Lo ammetto: è un'esperienza che non ho ancora provato.
Sono riuscita a superare il blocco "da sola al cinema di sabato sera" ma "al ristorante a cena da sola" devo ancora provare. E, ti dirò di più: non ordino nemmeno la pizza da asporto, se non c'è qualcun∂ a mangiarla con me.
Il perché non ha niente a che fare con l'oddio-mangiare-da-soli-è-da-sfigati...figurati, io, quando mi dicono che "è da sfigati" lo faccio per sapere se è vero! (e nella maggior parte dei casi sono solo pregiudizi che è bene sfatare)...bensì ha a che fare con motivazioni di carattere pratico. Come i soldi e la creatività.
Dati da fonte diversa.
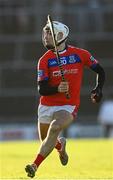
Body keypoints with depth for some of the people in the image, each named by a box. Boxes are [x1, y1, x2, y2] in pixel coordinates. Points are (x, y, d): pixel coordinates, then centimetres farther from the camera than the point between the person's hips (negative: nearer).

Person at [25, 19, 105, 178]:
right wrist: (57, 89, -27)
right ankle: (60, 144, 50)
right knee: (46, 140, 13)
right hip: (47, 105, 3)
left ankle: (35, 165, -29)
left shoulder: (80, 54, -4)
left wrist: (98, 89, -4)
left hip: (69, 106, -3)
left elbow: (100, 71, 11)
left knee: (55, 128, -30)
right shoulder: (45, 60, -3)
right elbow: (42, 89, -9)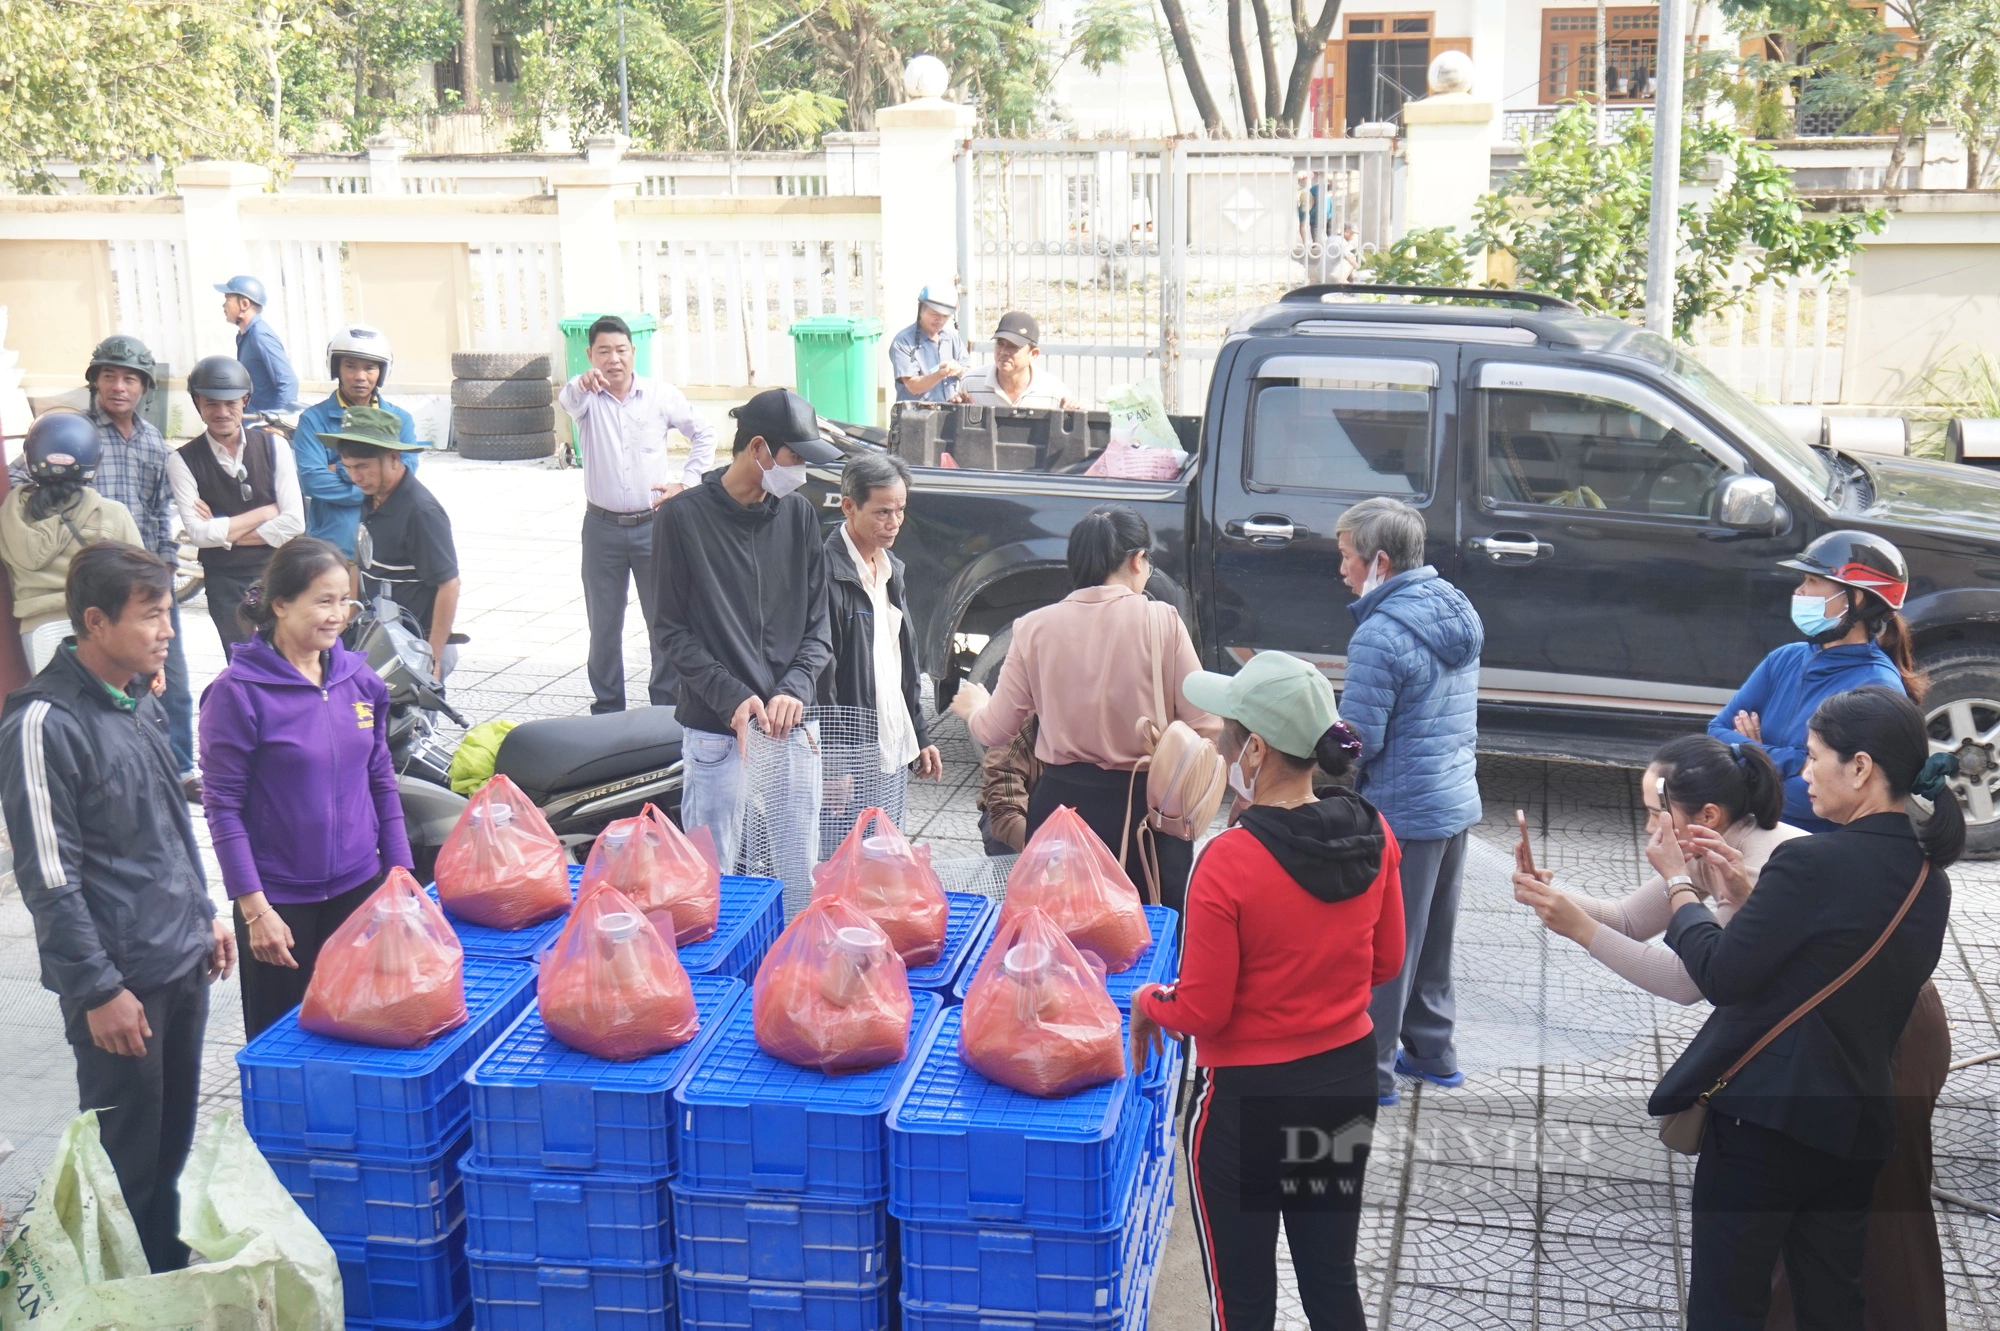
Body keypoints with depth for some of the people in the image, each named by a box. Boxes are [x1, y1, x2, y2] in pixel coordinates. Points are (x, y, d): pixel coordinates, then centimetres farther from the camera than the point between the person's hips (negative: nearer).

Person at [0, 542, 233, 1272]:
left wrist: (203, 914, 20)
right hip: (120, 980, -8)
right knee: (127, 1159, 5)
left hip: (183, 964, 8)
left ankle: (171, 1273, 33)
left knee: (173, 1143, 18)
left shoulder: (140, 699, 8)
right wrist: (98, 990, -17)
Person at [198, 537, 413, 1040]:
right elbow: (224, 807, -11)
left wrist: (399, 871, 8)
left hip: (359, 887, 4)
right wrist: (254, 909, -13)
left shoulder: (359, 677, 2)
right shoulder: (238, 692, -13)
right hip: (281, 899, -4)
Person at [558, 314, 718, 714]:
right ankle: (607, 708, 19)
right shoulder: (588, 397, -2)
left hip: (654, 525, 0)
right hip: (602, 528, 0)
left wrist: (687, 482, 0)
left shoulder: (662, 395, 1)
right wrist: (581, 384, -51)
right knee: (604, 625, 8)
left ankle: (667, 703, 17)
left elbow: (704, 434, 12)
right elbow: (568, 401, -27)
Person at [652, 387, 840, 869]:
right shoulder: (683, 517, -4)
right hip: (716, 733, -4)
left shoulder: (798, 514, 7)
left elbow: (817, 625, 9)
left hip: (790, 727, 4)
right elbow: (671, 629, -3)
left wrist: (795, 689, -9)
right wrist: (731, 696, -14)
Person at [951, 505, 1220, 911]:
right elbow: (1205, 727, -12)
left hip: (1060, 804, 2)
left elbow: (994, 731, 3)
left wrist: (973, 707, 25)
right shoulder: (1160, 622, -9)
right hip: (1144, 808, -2)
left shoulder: (1035, 627, -3)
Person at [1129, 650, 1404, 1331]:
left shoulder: (1229, 862, -25)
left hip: (1245, 1096, -6)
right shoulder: (1372, 836, -7)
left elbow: (1202, 1013, -19)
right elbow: (1384, 963, 6)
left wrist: (1147, 1001, 1)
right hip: (1347, 1081, 6)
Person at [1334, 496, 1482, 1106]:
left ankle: (1371, 1069, 14)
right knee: (1432, 936, 21)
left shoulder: (1382, 634, -23)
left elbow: (1356, 741, -21)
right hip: (1457, 802, 9)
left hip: (1402, 815, -9)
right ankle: (1431, 1050, 33)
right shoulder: (1458, 612, 6)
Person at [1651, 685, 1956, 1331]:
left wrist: (1680, 884, 0)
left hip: (1762, 1115, -8)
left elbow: (1721, 975, -14)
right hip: (1857, 1128, 8)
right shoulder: (1928, 878, 6)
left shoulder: (1812, 861, -20)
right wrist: (1749, 888, 11)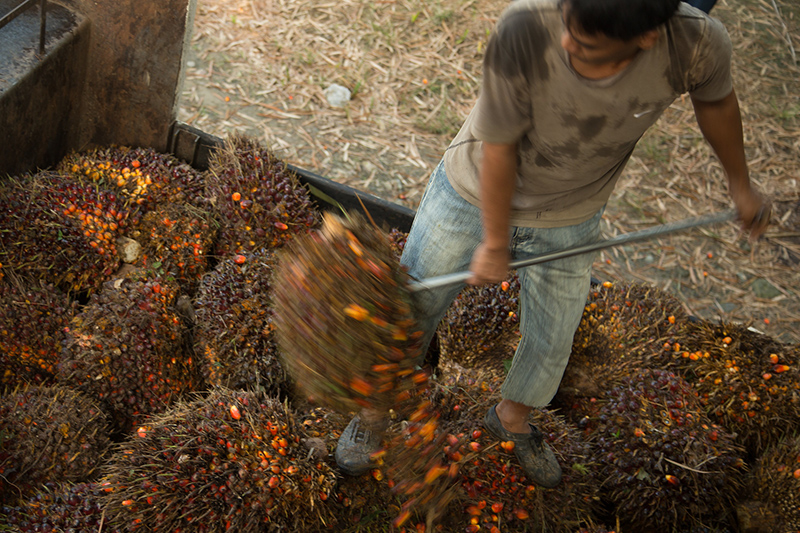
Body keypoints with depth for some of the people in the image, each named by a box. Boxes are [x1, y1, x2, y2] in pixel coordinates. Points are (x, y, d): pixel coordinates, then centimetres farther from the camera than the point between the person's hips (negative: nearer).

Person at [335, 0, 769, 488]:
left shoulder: (698, 43, -30)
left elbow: (715, 100, -4)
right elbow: (499, 146, -24)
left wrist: (740, 183, 11)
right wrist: (494, 243, -12)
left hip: (569, 220, 2)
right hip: (475, 192, -2)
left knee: (551, 343, 18)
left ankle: (512, 418, 53)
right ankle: (374, 410, 43)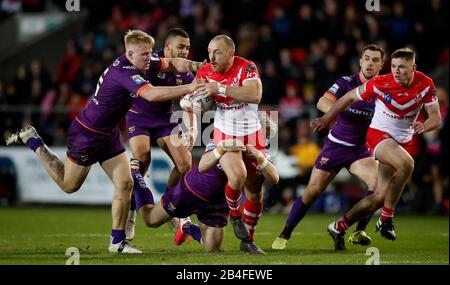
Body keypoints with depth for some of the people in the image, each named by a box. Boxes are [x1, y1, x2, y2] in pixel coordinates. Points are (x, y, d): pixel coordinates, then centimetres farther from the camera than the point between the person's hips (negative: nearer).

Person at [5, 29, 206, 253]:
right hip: (87, 133, -8)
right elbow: (151, 94, -46)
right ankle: (33, 141, 25)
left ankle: (117, 241, 5)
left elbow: (171, 63, 6)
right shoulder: (124, 72, -31)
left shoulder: (139, 62, -4)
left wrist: (192, 65, -13)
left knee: (125, 184, -2)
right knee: (69, 185, 10)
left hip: (108, 134, 9)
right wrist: (188, 88, -48)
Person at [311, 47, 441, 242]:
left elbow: (436, 118, -4)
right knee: (406, 164, -35)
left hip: (404, 141, 5)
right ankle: (386, 219, -22)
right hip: (379, 134, -4)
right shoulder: (381, 84, -18)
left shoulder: (426, 85, -10)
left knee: (380, 197, 1)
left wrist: (424, 126, -27)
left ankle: (339, 226, 19)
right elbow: (350, 97, -3)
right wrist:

Innanzitutto non mi va di spendere per una cena se non ho nessun∂ con cui condividerla.
Essendo poi capace di cucinare, prepararmi il pasto la vedo come un'occasione per sperimentare quella ricetta che ho e che non oserei mai offrire per paura delle conseguenze (tipo secondo me-non-mi-viene-come-vorrei), oppure come un'occasione per mangiare quello che trovo in frigo o in dispensa senza ordine prestabilito e per di più senza dotarmi di tovaglia, piatto e posate (a volte nemmeno di bicchiere).
E di pigrizia. Quasi mai ho voglia di uscire di casa solo per mangiare...se sono già fuori è diverso, ma in quel caso mi accontento di un bar per un panino veloce.
Eppure il mangiare da soli è diventato un business in tutto il mondo. Da Eenmaal ad Amsterdam, per esempio, apparecchiavano dei tavoli da uno perché, come spiega la social designer Marina Van Goor: Mangiare da soli attualmente può essere un'esperienza ispirante, perché hai la possibilità di disconnetterti per un po' dal nostro mondo iper-connesso. È vero, il locale ha avuto vita breve, ma l'idea è buona e andrebbe sdoganata, al pari dei "supper club" organizzati via whatsapp e dei ritrovi equo-solidali.
D'altra parte al supermercato esistono già le monoporzioni di frutta e verdura e i piatti pronti versione singola, quindi molto probabilmente a cambiare dev'essere solo la mentalità comune... un tavolo da uno alla volta.